Getting a robot to stand on two wheels without tipping over involves a challenging dance with the laws of physics. Self-balancing robots are a great way to get into control systems, sensor fusion, and embedded programming. This build by [mircemk] shows how to make one with just a few common components, an Arduino, and a bit of patience fine-tuning the PID controller.
At the heart of the bot is the MPU6050 – a combo accelerometer/gyroscope sensor that keeps track of tilt and movement. An Arduino Uno takes this data, runs it through a PID loop, and commands an L298N motor driver to adjust the speed and direction of two DC motors. The power comes from two Li-ion batteries feeding everything with enough juice to keep it upright. The rest of the magic lies in the tuning.
PID (Proportional-Integral-Derivative) control is what makes the robot stay balanced. Kp (proportional gain) determines how aggressively the motors respond to tilting. Kd (derivative gain) dampens oscillations, and Ki (integral gain) helps correct slow drifts. Set them wrong, and your bot either wobbles like a confused penguin or falls flat on its face. A good trick is to start with only Kp, then slowly add Kd and Ki until it stabilizes. Then don’t forget to calibrate your MPU6050; each sensor has unique offsets that need to be compensated in the code.
Once dialed in, the result is a robot that looks like it defies gravity. Whether you’re hacking it for fun, turning it into a segway-like ride, or using it as a learning tool, a balancing bot is a great way to sharpen your control system skills. For more inspiration, check out this earlier attempt from 2022, or these self-balancing robots (one with a little work) from a year before that. You can read up on [mircemk]’s project details here.
But why this lame PID instead of something like LQR?
Ardurobots with PID were exciting… in 2010.
Because it’s a high school graduation project. It’s basically “color by numbers” as engineering goes.
It’s still cool. You can always make one with lqr and submit it.
Looking at the other links and comments also, cookie cutter or been done before is fine, but until someone goes all the way through the project from start to working properly it is new to them and a learning experience. My first projects I did from start to delivery were very painful, but turned out to be very beneficial as I worked on more complex systems.

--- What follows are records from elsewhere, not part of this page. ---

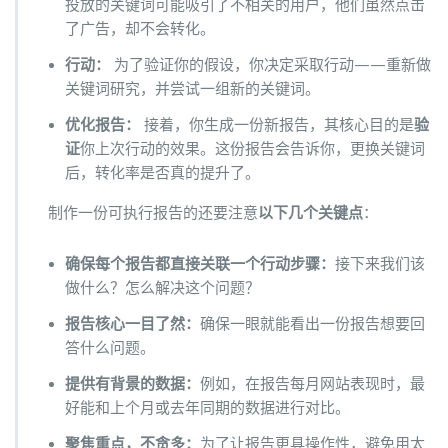
投放的关键词可能吸引了不相关的用户，他们虽然点击
了广告，却不会转化。
行动：
为了验证你的假设，你决定采取行动——重新做
关键词研究，并尝试一组新的关键词。
优化报告：
接着，你生成一份新报告，其核心目的是
验
证
你上次行动的效果。这份报告会告诉你，更换关键词
后，转化率是否真的提升了。
制作一份可执行报告的还要注意
以下几个关键点
：
确保每个报告都直接关联一个行动步骤
：
接下来我们该
做什么？怎么解决这个问题？
报告核心一目了然：
确保一眼就能看出一份报告想要回
答什么问题。
提供有背景的数据
：
例如，在报告每月网站表现时，最
好能和上个月或去年同期的数据进行对比。
聚焦重点，不贪多
：
为了让报告更具操作性，避免用太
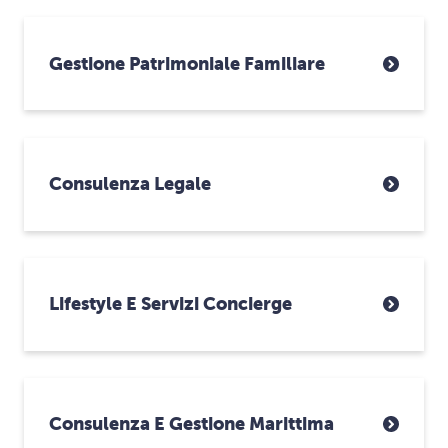
Gestione Patrimoniale Familiare
Consulenza Legale
Lifestyle E Servizi Concierge
Consulenza E Gestione Marittima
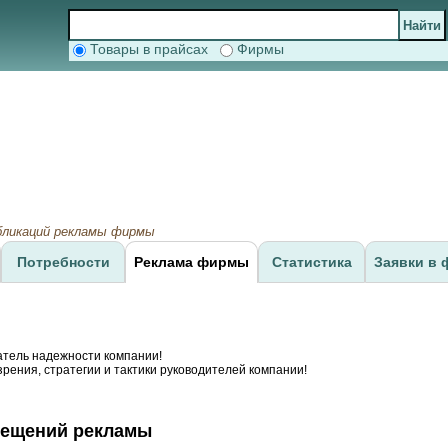
Товары в прайсах
Фирмы
бликаций рекламы фирмы
Потребности
Реклама фирмы
Статистика
Заявки в 
атель надежности компании!
рения, стратегии и тактики руководителей компании!
мещений рекламы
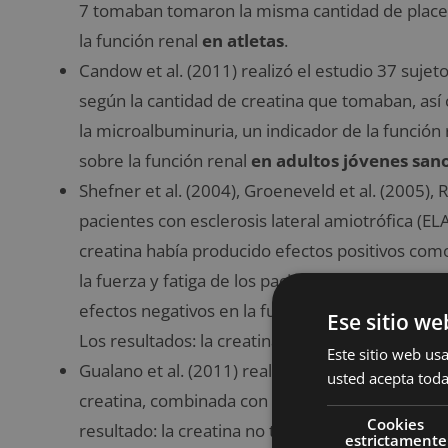
7 tomaban tomaron la misma cantidad de placebo
la función renal
en atletas
.
Candow et al. (2011) realizó el estudio 37 sujet
según la cantidad de creatina que tomaban, así
la microalbuminuria, un indicador de la función r
sobre la función renal
en adultos jóvenes san
Shefner et al. (2004), Groeneveld et al. (2005), 
pacientes con esclerosis lateral amiotrófica (EL
creatina había producido efectos positivos co
la fuerza y fatiga de los pacientes. En estos est
efectos negativos en la función renal si los pac
Ese sitio we
Los resultados: la creatina no tiene efectos sob
Este sitio web usa
Gualano et al. (2011) realizó el estudio en 25 s
usted acepta toda
creatina, combinada con actividad física, tenía u
Cookies
resultado: la creatina no tiene efectos sobre la
estrictamente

So hats off to the person/team that put this one together and got it to running.
PS: I have seen articles showing two wheeled robots done without a micro computer (or any computer) –
This article reminded me of the tragic fate of Jimi Heselden.
https://www.bbc.com/news/uk-england-leeds-11416654
I saw Segway Scooters used for tour groups, they could move easily/quickly from one point to another – and also easy to see if someone in the group was lagging behind
I built one one once. It was a ‘kit’ though and had some ‘sample’ software to download to it. So not from the ground up, but you could certainly fine tune it or rewrite or whatever to not only balance but to travel as well. Add an RPI for smarts if desired. Still have it.
We designed and built a balancing robot as a teaching experiment at university once. The surprising part to us: Stabilizing it nicely was more difficult than we assumed. First we were fighting with the backlash from the DC motor gear play which we could not get stable with a simple PD controller.
After having solved this, the robot kept itself upright – but it would simply drive away. So we had to control the robot position as well. All in all not as simple as I had anticipated.
Of course. You control a segway by leaning backwards or forwards, shifting your center of mass over the wheel axle.
The balancing algorithm just keeps it “upright” as defined by the angle setpoint, but if “upright” doesn’t put the center of mass of the robot perfectly on the wheel axle, then it has to keep accelerating to keep from tipping over. That’s just how the physics of the situation is – the motor torque must equal the distance the mass is offset from being perfectly centered above the wheels. We also did the same exercise in a university mechanical dynamics course, and this point came up in the initial analysis of the case.
What you have to do is adjust the “up” angle setpoint with another PID loop that tries to keep the wheel speed at zero (or some other value). Position works too.
Self balancing robots are just fun to build and magical to watch. I have built many, without encoders because I wanted to see how well I could get them to balance and control. One great find was to use Index of about 10x P to keep robot from running away on a smooth surface. Another is that timing of all processes must be within a 5 to 10 millisecond loop (depending on processor) to keep oscillations consistent and clocklike – no delay statements in Arduino code and must do everything using either timers or milliecsond loop for timing. I still play with them because there is always something new to learn and self balancing is just cool.
Integral, not index.
Would limit the acceleration or jerk action of the controller output prevent slippage of the wheels? Sounds like an output limit is better than re-tuning the regulator. As the dynamics hardly change and it’s some nonlinear effect.